There is no set date yet.


----------



## tonyb48 (Oct 19, 2006)

I just got a new R15-100 "upgrade". 2 Problems: 1. "Season Pass" is implemented by clicking the "R" button twice on a selected series episode. This feature fails frequently. CSR's report other customers complain as well. In fact, they say they have experienced the problem themselves. Anyone know alternatives? 2. With the old box, one could program the remote to invoke a 30-second skip. Is there a similar programming sequence for the R15-100? Thanks for any help. Tony


----------



## qwerty (Feb 19, 2006)

Find an episode in the guide, hit info, select record, hit the green button to get to the SL tab.

:welcome_s


----------



## carl6 (Nov 16, 2005)

tonyb48 said:


> I just got a new R15-100 "upgrade". 2 Problems: 1. "Season Pass" is implemented by clicking the "R" button twice on a selected series episode. This feature fails frequently. CSR's report other customers complain as well. In fact, they say they have experienced the problem themselves. Anyone know alternatives?

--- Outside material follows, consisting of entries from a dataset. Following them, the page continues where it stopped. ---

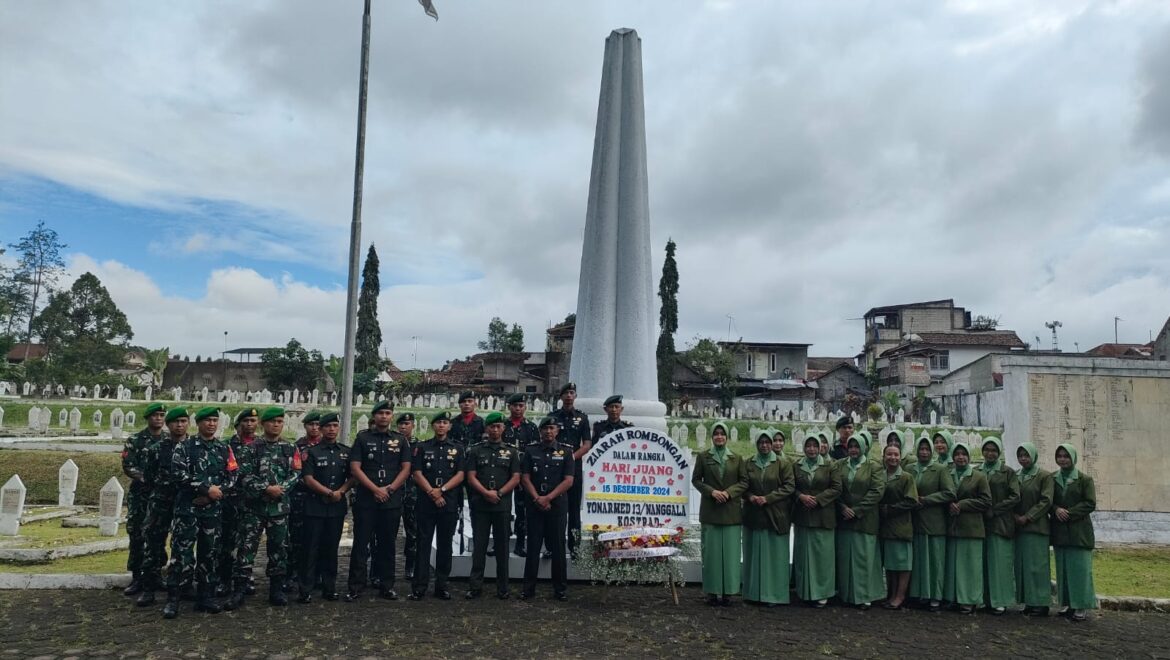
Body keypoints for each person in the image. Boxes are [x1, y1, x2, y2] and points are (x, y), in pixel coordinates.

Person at [162, 406, 237, 619]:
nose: (212, 424)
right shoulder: (184, 447)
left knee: (209, 554)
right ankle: (173, 599)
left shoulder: (224, 448)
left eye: (215, 420)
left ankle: (206, 597)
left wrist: (215, 493)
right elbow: (178, 474)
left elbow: (233, 475)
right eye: (208, 420)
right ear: (199, 423)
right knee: (181, 556)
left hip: (212, 511)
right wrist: (205, 489)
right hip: (188, 510)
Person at [227, 406, 300, 609]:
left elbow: (296, 473)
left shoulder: (290, 448)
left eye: (279, 421)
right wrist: (266, 488)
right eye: (271, 421)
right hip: (253, 508)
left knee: (279, 549)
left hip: (279, 509)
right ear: (263, 424)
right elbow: (244, 475)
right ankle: (239, 590)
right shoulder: (250, 449)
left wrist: (281, 488)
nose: (275, 425)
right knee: (246, 549)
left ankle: (276, 590)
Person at [346, 400, 412, 601]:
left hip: (390, 500)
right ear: (374, 416)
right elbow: (355, 467)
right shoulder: (362, 438)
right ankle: (356, 586)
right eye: (381, 413)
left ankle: (386, 585)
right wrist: (375, 489)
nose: (384, 416)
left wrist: (389, 489)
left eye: (388, 413)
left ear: (392, 416)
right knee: (361, 544)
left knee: (387, 545)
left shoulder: (400, 440)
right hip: (367, 498)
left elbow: (406, 468)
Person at [463, 412, 522, 600]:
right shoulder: (475, 450)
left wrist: (500, 493)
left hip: (502, 505)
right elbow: (471, 476)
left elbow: (516, 477)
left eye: (498, 426)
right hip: (481, 504)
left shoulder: (512, 451)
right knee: (479, 547)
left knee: (502, 548)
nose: (495, 430)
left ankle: (503, 587)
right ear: (486, 429)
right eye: (491, 427)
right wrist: (485, 493)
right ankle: (475, 587)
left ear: (503, 428)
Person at [409, 411, 465, 601]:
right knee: (423, 544)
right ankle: (419, 586)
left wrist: (442, 490)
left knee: (445, 545)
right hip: (426, 502)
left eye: (445, 422)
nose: (441, 426)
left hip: (448, 502)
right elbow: (416, 473)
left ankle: (441, 586)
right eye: (438, 422)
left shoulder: (458, 448)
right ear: (433, 426)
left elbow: (460, 474)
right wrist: (432, 493)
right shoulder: (422, 447)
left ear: (449, 426)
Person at [692, 421, 748, 606]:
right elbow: (696, 480)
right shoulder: (703, 456)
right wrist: (711, 492)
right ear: (711, 436)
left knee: (731, 554)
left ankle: (729, 592)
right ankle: (712, 591)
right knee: (712, 554)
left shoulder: (737, 458)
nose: (719, 437)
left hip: (731, 511)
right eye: (716, 434)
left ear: (727, 437)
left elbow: (744, 482)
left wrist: (729, 492)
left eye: (722, 434)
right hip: (711, 510)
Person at [135, 407, 187, 607]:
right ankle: (149, 587)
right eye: (176, 421)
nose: (179, 425)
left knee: (182, 547)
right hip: (160, 503)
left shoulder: (193, 447)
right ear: (169, 424)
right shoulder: (156, 449)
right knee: (153, 545)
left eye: (183, 421)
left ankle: (181, 586)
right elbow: (147, 478)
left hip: (184, 504)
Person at [297, 412, 351, 603]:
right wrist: (328, 492)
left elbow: (353, 476)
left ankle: (330, 587)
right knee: (310, 549)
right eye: (327, 426)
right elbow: (308, 478)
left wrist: (341, 492)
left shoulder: (345, 451)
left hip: (336, 507)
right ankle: (305, 589)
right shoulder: (311, 452)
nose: (331, 429)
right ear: (321, 429)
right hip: (315, 506)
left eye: (335, 426)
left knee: (330, 549)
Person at [520, 416, 575, 601]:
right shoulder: (530, 450)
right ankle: (528, 589)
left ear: (557, 431)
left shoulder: (566, 452)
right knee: (533, 547)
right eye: (545, 428)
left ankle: (560, 589)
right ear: (540, 431)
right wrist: (537, 498)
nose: (548, 432)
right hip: (535, 505)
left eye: (552, 428)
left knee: (558, 548)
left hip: (557, 505)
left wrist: (548, 498)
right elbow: (525, 478)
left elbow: (568, 481)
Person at [742, 433, 795, 606]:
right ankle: (753, 593)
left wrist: (769, 498)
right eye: (761, 442)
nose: (764, 445)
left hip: (776, 515)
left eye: (767, 442)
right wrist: (750, 497)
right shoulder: (749, 463)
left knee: (775, 556)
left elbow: (789, 486)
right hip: (754, 514)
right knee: (754, 554)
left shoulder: (782, 463)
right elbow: (743, 485)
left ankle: (774, 594)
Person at [121, 402, 167, 597]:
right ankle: (137, 576)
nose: (158, 418)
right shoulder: (135, 440)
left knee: (159, 535)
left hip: (162, 496)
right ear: (148, 418)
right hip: (140, 496)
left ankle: (156, 574)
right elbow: (128, 465)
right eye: (155, 415)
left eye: (162, 415)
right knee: (137, 534)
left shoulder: (168, 440)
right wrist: (146, 478)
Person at [835, 433, 886, 609]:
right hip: (844, 518)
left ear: (863, 447)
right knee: (845, 558)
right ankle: (846, 594)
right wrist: (842, 507)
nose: (853, 450)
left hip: (865, 519)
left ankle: (865, 595)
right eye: (850, 447)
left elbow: (877, 491)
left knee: (864, 558)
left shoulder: (874, 466)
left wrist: (857, 510)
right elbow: (834, 488)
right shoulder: (839, 465)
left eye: (857, 446)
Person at [908, 433, 955, 612]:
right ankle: (920, 594)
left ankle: (935, 596)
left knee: (935, 560)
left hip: (934, 521)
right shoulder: (911, 468)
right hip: (916, 521)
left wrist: (927, 499)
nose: (924, 452)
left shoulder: (940, 469)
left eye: (927, 449)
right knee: (920, 559)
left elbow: (949, 493)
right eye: (921, 449)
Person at [793, 434, 841, 607]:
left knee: (823, 556)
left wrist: (818, 499)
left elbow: (836, 488)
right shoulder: (797, 465)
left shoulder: (830, 465)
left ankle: (822, 592)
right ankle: (805, 590)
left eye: (815, 445)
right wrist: (801, 496)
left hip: (823, 516)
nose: (812, 449)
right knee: (804, 555)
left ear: (820, 447)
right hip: (804, 516)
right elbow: (792, 487)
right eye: (808, 445)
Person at [945, 442, 992, 614]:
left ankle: (969, 600)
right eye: (957, 454)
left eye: (964, 454)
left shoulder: (978, 476)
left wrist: (963, 504)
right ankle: (954, 598)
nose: (960, 457)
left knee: (970, 566)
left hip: (972, 527)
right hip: (952, 527)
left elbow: (986, 501)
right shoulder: (947, 474)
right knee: (953, 565)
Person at [1051, 444, 1096, 622]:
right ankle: (1068, 603)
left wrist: (1069, 512)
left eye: (1066, 456)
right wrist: (1055, 510)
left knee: (1080, 569)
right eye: (1060, 456)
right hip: (1060, 531)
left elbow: (1090, 503)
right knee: (1063, 570)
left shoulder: (1084, 479)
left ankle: (1081, 605)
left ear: (1073, 458)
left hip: (1079, 532)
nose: (1062, 459)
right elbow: (1048, 499)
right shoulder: (1052, 479)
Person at [217, 408, 258, 596]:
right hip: (230, 502)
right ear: (238, 424)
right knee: (226, 542)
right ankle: (224, 579)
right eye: (246, 420)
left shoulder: (261, 446)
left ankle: (245, 577)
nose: (250, 424)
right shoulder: (226, 446)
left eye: (253, 420)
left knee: (248, 543)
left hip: (252, 503)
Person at [550, 382, 591, 559]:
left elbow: (587, 444)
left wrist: (572, 458)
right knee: (555, 510)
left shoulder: (582, 418)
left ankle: (575, 547)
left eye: (572, 393)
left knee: (574, 510)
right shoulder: (552, 417)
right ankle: (552, 547)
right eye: (565, 393)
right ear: (561, 397)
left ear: (575, 396)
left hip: (573, 468)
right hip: (554, 469)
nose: (568, 396)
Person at [979, 436, 1019, 615]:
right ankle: (985, 598)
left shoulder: (1007, 472)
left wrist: (996, 509)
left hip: (1000, 522)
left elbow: (1015, 496)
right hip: (980, 522)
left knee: (999, 562)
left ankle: (1000, 600)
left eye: (994, 450)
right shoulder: (976, 470)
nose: (990, 453)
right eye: (987, 450)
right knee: (983, 562)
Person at [1013, 442, 1054, 616]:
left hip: (1036, 528)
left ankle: (1041, 602)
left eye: (1026, 455)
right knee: (1023, 566)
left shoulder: (1044, 476)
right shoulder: (1016, 475)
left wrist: (1028, 516)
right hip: (1019, 529)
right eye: (1020, 455)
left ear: (1033, 456)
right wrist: (1014, 516)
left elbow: (1046, 501)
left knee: (1038, 566)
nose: (1023, 458)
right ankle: (1029, 601)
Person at [286, 409, 321, 593]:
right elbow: (294, 472)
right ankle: (293, 574)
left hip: (322, 499)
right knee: (297, 538)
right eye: (311, 424)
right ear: (305, 426)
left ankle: (317, 574)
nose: (315, 428)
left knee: (319, 538)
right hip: (301, 497)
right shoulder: (297, 447)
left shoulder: (327, 446)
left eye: (317, 424)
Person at [879, 444, 918, 609]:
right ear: (884, 456)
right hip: (885, 526)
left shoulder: (906, 477)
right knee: (891, 563)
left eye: (896, 454)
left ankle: (900, 596)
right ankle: (891, 594)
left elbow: (912, 500)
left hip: (901, 524)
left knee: (902, 564)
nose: (892, 458)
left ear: (900, 457)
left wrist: (890, 509)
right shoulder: (880, 475)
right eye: (889, 454)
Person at [502, 393, 538, 557]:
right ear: (509, 407)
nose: (518, 409)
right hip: (504, 473)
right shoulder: (502, 425)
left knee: (522, 510)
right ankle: (500, 542)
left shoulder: (531, 428)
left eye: (521, 406)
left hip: (524, 474)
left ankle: (520, 543)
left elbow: (535, 453)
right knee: (503, 509)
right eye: (515, 405)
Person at [396, 412, 420, 581]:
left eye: (407, 424)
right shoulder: (392, 444)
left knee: (413, 532)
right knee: (388, 531)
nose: (404, 427)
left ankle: (410, 565)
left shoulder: (419, 446)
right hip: (394, 492)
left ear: (413, 425)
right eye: (401, 424)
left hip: (413, 493)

If you have already set a series link, then you can't set another one for the same show. You have to delete it first. You can set an individual showing to record, and a work around would also be to set up a recurring manual recording.



tonyb48 said:


> 2. With the old box, one could program the remote to invoke a 30-second skip. Is there a similar programming sequence for the R15-100? Thanks for any help. Tony


There is a 30 second "slip" already integrated into the R15. Simply press the skip forward button (clockwise arrow to the right of the stop button). You can do multiple presses for multiple 30 second slips.

Carl


----------